The Hunger Games: Catching Fire

Posted on: 29th November 2013  |
Category: Faith and culture
Tags: The Hunger Games

Director: Francis Lawrence

Starring: Jennifer Lawrence, Josh Hutcherson, Liam Hemsworth

UK Release date: 22 November 2013

Certificate: 12A (146 mins)


It has been a year, Katniss Everdeen is back, and revolution is in the air.  The scene opens on a brief respite in the woods outside District 12.  Katniss is hunting, and soon to depart on a ceremonial tour of Panem in the run-up to the Seventy-Fifth Annual Hunger Games.  Her sudden hallucinatory vision of a murdered teenager reminds us of gladiatorial horror, past and pending, and we know that the muscled embrace by her hunky friend Gale will not shield our heroine from what awaits her.

For in the districts, revolt foments.  And it does not take long for Katniss to realise that her defiance of the Gamemakers at the finale of the last games, with suicide on her lips and poisoned berries in her fist, has transfigured her into a living symbol of hope.

But thoughts run otherwise in the Capitol.  Diabolical in cunning, President Snow and his sadistic thought police have concocted a plan to squelch all rebellion.  Katniss and Peeta, the star-crossed lovers, inspirations of the people, will be thrown back into the arena.  This time with twenty-two other veterans of the games, every one an experienced and deadly victor.  The stakes are raised, and, correspondingly so, the captivation of the drama; relative to its predecessor, at least.

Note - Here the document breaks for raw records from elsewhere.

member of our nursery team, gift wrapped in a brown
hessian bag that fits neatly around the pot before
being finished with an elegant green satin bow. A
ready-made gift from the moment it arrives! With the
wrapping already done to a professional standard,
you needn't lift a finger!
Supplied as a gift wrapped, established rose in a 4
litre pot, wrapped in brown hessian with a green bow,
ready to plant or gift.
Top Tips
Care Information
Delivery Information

At this point, the most politic assessment of the film may be that lovers of the first movie will almost certainly find even more to love in the sequel.  But any candid viewing must confess that the most interesting thing about this film, like its predecessor, is the high quality of its superficiality.

Cinematographically, the film is flawless.  Epic wide-angle shots of cities, crowds and wilderness landscapes.  Smoothly integrated CGI.  Unsteady closeup handcams at intimate moments, expertly evoking the uncertainty which shakes the emotions of our protagonist.  Yet for all of this, the film as a whole seems to lack a certain something.

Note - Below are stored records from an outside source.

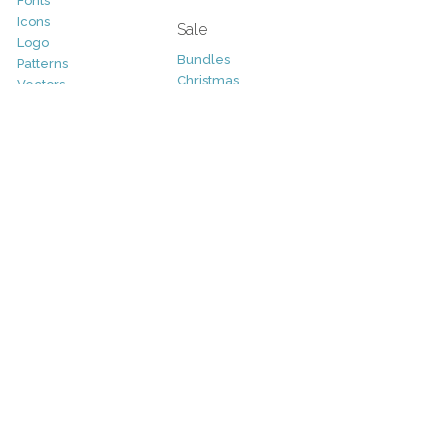
Fonts
Icons
Sale
Logo
Bundles
Patterns
Christmas
Vectors
Easter
Photography
Four Seasons
Add-Ons
Halloween
Other
St. Patricks Day
Valentines Day
Other
Help and Support
Support
Copyright
FAQ
Socials
RSS Feed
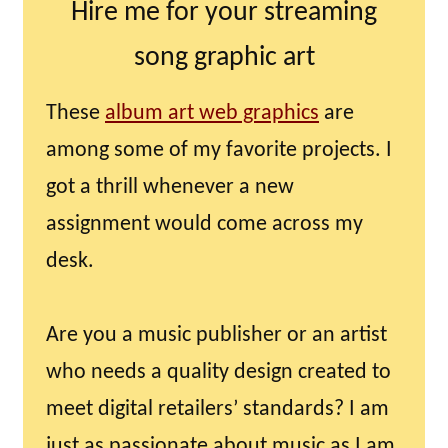
Hire me for your streaming
song graphic art
These
album art web graphics
are
among some of my favorite projects. I
got a thrill whenever a new
assignment would come across my
desk.
Are you a music publisher or an artist
who needs a quality design created to
meet digital retailers’ standards? I am
just as passionate about music as I am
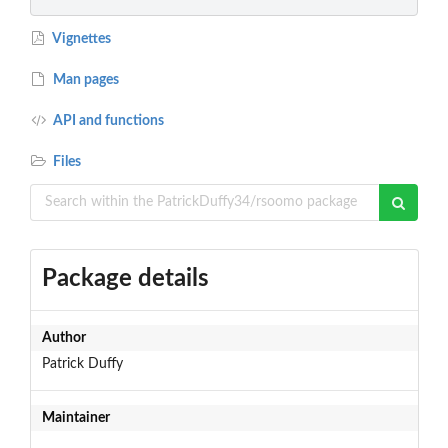
Vignettes
Man pages
API and functions
Files
Package details
Author
Patrick Duffy
Maintainer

And the problem is not in the (necessarily) simplified adaptation of the story from original paperback form.  Far from it.  Casual readers of the book will be delighted to rediscover its key characters and cliff-hangers faithfully rendered.  There is even a striking sense in which the onscreen spectacle plays out like the events of the story videotaped.

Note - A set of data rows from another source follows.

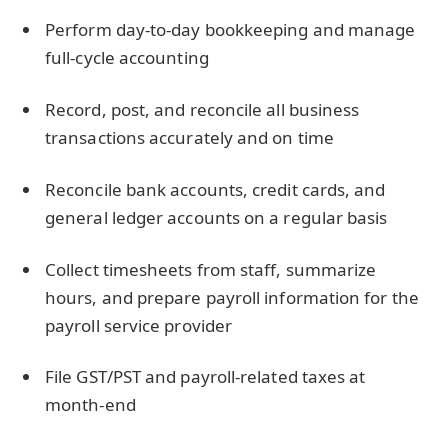
Perform day-to-day bookkeeping and manage
full-cycle accounting
Record, post, and reconcile all business
transactions accurately and on time
Reconcile bank accounts, credit cards, and
general ledger accounts on a regular basis
Collect timesheets from staff, summarize
hours, and prepare payroll information for the
payroll service provider
File GST/PST and payroll-related taxes at
month-end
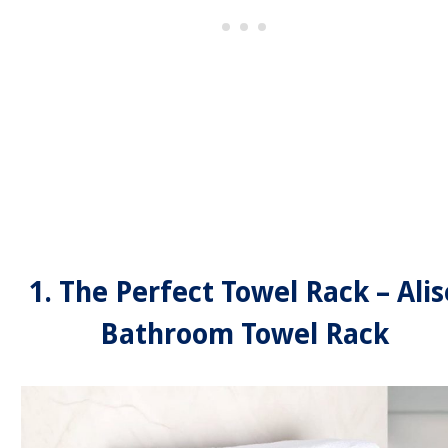
1. The Perfect Towel Rack – Alis
Bathroom Towel Rack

But this is also the problem.  Obvious care was taken to translate the words to images, and scene by scene there is a manifest concern for even-handed accuracy.  However, like a nineteenth century literalist translation of a passion-driven Russian novel, the film comes across as adequate at the level of surface activity, yet admits only occasional flashes of the tumultuous genius below.

For example, we see a challenge accepted, a kiss stolen, a death delivered, yet only learn in a limited sense what it means.  There is scarcely a reflective moment to share the interior concerns of the characters; the episodes simply roll out, to adapt a phrase, like one darn thing after another. There are eye-popping events and table-turning decisions, but we as the audience are not helped very far along in determining why we are really supposed to care.

Which brings back the suggestion that for all of its surface sparkle, the film as a whole still lacks a certain something.  And it may be that the precise thing it lacks, paradoxically, is a whole.

Eight hundred years ago in Paris, St Thomas Aquinas observed that every living material thing is made up of more than one part.  Be it vegetable, beast or human being, what makes any of these compound creatures something single is an intuited principle of unity he called an anima.  It is word from which we derive ‘animal’ and ‘animate’, and its usual translation is ‘soul’.

When the credits roll for The Hunger Games: Catching Fire the most important thing about it might be a failure of soul.  While outwardly it can boast all the glamourous trappings of Hollywood, inwardly it still ends feeling empty.  The best hope for the series, then, may be its promised revolution:  a radical turn, wherein all the assembled pieces, heretofore not enough to make a life, at last add up to one.